Pharma and Energy Sectors Lead KSE-100 Index Rally, Gaining Over 500 Points

PTBP Web Desk

KSE-100 index witnessed a substantial surge, propelled primarily by robust performances in the pharmaceutical and energy sectors. By 11:00am, the index reached 61,037.74, marking a noteworthy increase of 578.00 points or 0.96%.

Notable stocks such as OGDCL, PPL, and SEARL were observed to be trading positively, contributing to the overall market optimism.

Mohammed Sohail, CEO of Topline Securities, highlighted the rally in pharmaceutical stocks, attributing it to the government’s recent decision to deregulate non-essential products. This move, initiated through a government notification, was aimed at rectifying distortions in pricing caused by DRAP, coupled with rent-seeking practices by its employees.

Meanwhile, speculation looms in the federal capital regarding the appointment of Pakistan’s next finance minister, a pivotal role that could significantly impact the country’s political landscape. Sources suggest that the decision is likely to involve consultation with influential entities, particularly the establishment, which holds considerable sway through its representation in the apex committee of the Special Investment Facilitation Council.

In a related development, Fitch Ratings expressed concerns about Pakistan’s near-term political uncertainty following the closely contested election outcome. This uncertainty, as per Fitch, could complicate the nation’s efforts to secure a new financing agreement with the International Monetary Fund (IMF).

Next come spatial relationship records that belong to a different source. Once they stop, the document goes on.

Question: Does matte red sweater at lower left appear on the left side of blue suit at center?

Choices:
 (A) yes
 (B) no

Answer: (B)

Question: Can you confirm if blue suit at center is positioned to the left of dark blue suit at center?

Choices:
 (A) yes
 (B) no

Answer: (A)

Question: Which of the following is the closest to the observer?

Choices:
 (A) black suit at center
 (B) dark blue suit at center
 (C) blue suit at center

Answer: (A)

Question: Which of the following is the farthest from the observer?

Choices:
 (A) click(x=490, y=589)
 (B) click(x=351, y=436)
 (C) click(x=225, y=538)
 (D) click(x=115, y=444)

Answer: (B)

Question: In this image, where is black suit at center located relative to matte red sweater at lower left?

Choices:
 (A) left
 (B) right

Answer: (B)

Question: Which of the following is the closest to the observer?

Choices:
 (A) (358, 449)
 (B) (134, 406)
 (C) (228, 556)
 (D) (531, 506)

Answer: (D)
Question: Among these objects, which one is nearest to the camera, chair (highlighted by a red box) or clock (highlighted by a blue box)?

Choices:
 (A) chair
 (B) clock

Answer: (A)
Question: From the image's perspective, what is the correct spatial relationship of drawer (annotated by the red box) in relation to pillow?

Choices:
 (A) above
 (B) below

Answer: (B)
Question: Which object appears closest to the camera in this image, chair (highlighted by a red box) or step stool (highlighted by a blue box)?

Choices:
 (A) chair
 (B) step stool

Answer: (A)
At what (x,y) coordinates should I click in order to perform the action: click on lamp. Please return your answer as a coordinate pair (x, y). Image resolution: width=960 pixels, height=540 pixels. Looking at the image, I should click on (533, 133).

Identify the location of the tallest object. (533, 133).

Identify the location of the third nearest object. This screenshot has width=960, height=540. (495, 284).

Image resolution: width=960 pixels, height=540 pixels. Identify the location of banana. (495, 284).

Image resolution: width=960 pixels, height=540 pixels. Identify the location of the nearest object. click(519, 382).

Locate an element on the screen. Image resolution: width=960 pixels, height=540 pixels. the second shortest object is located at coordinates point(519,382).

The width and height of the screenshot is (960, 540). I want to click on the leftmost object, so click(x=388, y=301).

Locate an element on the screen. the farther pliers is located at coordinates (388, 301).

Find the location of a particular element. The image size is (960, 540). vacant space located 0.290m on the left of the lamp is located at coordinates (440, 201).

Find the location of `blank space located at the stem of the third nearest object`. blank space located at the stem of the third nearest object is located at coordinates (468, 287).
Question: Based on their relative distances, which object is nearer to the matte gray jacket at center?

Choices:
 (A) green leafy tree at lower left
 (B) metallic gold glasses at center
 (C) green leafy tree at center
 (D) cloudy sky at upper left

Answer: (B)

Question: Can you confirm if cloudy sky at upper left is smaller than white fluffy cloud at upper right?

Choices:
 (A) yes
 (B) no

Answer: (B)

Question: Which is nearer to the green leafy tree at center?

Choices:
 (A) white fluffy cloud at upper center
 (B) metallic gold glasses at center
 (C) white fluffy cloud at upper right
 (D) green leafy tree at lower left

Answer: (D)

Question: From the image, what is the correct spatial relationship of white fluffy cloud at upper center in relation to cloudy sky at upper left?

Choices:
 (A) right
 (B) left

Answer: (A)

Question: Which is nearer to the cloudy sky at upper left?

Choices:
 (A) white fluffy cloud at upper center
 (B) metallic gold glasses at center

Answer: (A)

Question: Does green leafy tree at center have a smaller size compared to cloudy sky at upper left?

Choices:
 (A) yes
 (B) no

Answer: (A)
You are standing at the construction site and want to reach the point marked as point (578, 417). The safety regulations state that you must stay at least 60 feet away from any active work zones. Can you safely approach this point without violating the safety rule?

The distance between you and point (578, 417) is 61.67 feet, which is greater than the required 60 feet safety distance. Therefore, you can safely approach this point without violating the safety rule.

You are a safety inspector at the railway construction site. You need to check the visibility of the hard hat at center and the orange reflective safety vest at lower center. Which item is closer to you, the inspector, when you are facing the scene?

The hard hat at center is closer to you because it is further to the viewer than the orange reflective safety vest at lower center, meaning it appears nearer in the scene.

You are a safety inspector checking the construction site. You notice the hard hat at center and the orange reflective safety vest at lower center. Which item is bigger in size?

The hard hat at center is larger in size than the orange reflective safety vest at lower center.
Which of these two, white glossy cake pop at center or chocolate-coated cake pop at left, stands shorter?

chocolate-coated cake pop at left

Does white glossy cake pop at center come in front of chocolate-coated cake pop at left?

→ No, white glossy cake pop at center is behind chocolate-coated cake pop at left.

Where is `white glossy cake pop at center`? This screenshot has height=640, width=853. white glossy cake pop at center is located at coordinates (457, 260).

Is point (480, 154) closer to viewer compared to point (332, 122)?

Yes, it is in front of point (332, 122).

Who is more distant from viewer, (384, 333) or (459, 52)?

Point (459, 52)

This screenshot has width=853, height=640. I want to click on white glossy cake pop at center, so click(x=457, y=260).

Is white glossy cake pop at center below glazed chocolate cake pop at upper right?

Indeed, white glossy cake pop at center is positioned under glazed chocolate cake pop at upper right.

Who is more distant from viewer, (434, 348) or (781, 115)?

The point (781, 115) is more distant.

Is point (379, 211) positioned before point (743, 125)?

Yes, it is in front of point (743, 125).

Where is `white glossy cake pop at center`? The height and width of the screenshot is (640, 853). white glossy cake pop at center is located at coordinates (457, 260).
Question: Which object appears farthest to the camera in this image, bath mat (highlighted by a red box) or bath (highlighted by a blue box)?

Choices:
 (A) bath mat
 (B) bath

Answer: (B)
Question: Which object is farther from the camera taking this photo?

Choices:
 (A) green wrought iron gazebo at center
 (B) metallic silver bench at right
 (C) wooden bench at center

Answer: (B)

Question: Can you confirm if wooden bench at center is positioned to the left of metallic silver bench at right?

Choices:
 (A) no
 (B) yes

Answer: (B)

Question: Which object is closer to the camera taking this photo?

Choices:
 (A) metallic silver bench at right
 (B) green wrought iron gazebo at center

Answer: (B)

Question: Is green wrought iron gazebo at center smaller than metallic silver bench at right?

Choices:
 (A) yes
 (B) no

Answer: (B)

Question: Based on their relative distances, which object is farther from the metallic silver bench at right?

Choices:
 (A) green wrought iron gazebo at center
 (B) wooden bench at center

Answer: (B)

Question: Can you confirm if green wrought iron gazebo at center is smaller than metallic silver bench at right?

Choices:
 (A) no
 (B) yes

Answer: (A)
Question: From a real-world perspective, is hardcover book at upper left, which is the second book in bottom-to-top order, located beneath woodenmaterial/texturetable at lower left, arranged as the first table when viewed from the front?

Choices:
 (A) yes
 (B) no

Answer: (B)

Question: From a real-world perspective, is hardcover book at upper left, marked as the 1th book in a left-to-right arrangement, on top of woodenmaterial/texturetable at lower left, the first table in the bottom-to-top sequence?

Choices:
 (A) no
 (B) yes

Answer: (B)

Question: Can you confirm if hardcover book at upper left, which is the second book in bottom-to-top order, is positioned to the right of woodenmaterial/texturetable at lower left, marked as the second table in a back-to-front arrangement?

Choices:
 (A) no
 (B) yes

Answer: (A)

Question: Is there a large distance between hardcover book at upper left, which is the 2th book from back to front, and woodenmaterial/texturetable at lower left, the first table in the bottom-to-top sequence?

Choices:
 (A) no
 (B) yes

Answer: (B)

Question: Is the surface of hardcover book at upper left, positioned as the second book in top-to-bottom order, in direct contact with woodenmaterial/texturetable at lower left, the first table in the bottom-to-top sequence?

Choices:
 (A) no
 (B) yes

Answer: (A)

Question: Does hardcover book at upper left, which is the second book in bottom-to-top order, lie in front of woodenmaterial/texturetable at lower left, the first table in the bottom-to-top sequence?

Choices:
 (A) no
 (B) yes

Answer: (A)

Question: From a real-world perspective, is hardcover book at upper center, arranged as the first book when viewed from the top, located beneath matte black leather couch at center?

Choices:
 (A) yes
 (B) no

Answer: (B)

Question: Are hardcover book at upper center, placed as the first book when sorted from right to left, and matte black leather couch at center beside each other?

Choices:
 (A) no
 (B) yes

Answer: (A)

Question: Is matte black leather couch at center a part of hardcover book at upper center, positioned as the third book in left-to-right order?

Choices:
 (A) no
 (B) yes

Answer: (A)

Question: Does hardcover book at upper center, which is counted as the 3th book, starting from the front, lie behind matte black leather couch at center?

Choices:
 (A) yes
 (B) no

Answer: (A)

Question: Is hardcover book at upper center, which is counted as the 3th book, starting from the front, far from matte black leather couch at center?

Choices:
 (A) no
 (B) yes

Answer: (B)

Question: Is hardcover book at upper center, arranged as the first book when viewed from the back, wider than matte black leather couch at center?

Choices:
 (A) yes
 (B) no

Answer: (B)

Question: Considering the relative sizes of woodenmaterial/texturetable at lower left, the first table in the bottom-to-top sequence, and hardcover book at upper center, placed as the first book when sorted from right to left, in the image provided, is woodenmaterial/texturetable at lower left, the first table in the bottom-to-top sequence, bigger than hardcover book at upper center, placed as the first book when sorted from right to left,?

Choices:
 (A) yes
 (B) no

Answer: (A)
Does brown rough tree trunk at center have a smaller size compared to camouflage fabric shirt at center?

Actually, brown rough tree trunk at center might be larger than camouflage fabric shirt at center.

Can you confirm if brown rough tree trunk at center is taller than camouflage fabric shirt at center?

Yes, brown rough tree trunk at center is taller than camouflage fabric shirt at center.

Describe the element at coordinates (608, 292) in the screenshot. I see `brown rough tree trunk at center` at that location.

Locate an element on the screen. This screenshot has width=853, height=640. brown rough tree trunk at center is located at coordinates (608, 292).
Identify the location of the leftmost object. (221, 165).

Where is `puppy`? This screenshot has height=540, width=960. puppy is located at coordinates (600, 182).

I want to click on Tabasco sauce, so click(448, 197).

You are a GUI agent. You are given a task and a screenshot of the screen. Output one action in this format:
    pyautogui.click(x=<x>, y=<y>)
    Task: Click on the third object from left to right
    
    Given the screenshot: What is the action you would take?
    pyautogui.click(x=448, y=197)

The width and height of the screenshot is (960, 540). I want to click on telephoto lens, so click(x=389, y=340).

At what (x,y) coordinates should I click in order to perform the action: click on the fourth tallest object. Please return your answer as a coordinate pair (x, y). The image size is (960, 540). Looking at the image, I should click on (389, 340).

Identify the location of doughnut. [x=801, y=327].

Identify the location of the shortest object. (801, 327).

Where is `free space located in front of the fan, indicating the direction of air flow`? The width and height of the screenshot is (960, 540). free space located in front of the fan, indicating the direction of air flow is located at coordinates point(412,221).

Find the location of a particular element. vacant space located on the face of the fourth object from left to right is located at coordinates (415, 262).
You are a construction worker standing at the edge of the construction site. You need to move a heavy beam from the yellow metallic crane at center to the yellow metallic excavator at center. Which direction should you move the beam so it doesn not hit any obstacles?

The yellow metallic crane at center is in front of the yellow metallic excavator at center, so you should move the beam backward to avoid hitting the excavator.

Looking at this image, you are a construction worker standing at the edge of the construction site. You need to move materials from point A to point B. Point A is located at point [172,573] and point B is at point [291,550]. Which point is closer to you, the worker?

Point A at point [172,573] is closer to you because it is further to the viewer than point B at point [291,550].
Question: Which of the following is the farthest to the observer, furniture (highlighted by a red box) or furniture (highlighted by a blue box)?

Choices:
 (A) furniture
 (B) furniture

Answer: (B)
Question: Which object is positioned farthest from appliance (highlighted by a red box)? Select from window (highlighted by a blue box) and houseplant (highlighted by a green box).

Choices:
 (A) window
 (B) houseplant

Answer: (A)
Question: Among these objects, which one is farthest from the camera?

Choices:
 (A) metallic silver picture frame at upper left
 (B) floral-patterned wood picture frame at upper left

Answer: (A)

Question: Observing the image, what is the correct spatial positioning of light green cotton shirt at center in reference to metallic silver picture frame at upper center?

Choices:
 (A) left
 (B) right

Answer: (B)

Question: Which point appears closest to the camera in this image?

On the previous trading day, the PSX experienced a notable turnaround, witnessing a nearly 1% increase in the benchmark KSE-100 Index, settling at 60,459.75, and up by 586.79 points.

Globally, Asian markets remained subdued, with Asian shares struggling to maintain momentum despite a larger-than-expected interest rate cut in China. MSCI’s broadest index of Asia-Pacific shares outside Japan slipped 0.1%, retracting from its recent highs. South Korean shares, in particular, experienced a 1% decline.

As trading resumed following a US holiday, US Treasury yields edged up, while S&P 500 futures indicated a slight decrease. Despite the rate cut in China, global markets outside the country displayed caution, particularly in light of reduced expectations for US rate cuts following elevated readings on producer and consumer prices.